Reproduce, unaltered, the line with "2014-11-20 00:02:43,508 [connector.VM.mule.default.receiver.05]" along with every line that follows it in the records, up to the last.

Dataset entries
----

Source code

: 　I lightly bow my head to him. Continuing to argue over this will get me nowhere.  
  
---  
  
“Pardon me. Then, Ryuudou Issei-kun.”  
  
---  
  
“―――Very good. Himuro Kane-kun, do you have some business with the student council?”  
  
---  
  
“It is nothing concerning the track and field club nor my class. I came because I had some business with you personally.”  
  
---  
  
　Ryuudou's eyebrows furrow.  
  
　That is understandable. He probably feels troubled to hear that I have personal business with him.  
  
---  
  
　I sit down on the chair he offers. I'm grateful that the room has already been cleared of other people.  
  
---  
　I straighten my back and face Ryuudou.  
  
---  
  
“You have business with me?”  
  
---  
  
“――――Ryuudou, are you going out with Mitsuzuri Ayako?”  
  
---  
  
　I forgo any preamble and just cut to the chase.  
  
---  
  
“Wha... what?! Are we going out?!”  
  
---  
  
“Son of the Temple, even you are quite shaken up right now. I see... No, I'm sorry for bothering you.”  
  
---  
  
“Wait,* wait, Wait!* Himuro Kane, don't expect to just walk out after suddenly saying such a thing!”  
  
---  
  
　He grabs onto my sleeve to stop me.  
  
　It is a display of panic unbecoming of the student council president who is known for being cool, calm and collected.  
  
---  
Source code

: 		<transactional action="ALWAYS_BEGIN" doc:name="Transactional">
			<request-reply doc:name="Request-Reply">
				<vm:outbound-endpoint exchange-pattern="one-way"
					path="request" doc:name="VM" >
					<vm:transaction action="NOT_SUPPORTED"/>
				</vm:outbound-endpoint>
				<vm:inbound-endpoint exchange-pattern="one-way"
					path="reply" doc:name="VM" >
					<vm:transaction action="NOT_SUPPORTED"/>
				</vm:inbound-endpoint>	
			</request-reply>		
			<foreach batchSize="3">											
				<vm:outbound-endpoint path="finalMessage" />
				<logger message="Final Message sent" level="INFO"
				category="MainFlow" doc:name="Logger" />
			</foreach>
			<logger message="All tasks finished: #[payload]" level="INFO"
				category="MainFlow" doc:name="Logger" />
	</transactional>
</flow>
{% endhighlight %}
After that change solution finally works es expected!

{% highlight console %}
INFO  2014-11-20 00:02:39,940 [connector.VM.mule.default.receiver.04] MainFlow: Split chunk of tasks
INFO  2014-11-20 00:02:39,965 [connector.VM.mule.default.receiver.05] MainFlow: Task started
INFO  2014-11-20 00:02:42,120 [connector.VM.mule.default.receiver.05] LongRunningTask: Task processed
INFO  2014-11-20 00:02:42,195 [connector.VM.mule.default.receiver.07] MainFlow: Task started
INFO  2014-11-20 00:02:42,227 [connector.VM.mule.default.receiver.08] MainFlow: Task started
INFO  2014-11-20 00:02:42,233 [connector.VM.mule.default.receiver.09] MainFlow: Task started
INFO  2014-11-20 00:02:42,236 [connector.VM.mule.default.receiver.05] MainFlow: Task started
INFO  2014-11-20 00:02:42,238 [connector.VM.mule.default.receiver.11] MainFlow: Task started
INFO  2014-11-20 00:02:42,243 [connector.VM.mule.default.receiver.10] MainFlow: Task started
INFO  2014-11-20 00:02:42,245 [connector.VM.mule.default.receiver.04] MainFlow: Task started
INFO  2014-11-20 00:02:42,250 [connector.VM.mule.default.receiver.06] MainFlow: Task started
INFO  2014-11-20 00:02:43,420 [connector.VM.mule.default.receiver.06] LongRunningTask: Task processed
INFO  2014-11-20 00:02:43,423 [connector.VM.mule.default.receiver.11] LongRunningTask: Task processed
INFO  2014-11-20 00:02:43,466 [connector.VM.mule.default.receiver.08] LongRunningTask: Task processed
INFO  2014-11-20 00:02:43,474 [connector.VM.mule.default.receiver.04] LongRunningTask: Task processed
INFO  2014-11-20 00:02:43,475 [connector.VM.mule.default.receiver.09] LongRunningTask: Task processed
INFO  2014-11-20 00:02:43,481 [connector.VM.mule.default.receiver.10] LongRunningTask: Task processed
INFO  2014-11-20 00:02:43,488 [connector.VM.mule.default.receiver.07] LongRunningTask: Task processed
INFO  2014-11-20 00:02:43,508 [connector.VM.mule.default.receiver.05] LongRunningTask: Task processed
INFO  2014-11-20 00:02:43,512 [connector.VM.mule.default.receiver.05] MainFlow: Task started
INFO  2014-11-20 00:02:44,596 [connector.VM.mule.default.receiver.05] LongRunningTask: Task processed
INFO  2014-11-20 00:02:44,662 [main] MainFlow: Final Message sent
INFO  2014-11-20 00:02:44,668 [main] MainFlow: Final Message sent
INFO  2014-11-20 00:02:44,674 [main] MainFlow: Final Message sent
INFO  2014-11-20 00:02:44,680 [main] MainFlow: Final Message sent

----

* [TASK OUTPUT]
INFO  2014-11-20 00:02:43,508 [connector.VM.mule.default.receiver.05] LongRunningTask: Task processed
INFO  2014-11-20 00:02:43,512 [connector.VM.mule.default.receiver.05] MainFlow: Task started
INFO  2014-11-20 00:02:44,596 [connector.VM.mule.default.receiver.05] LongRunningTask: Task processed
INFO  2014-11-20 00:02:44,662 [main] MainFlow: Final Message sent
INFO  2014-11-20 00:02:44,668 [main] MainFlow: Final Message sent
INFO  2014-11-20 00:02:44,674 [main] MainFlow: Final Message sent
INFO  2014-11-20 00:02:44,680 [main] MainFlow: Final Message sent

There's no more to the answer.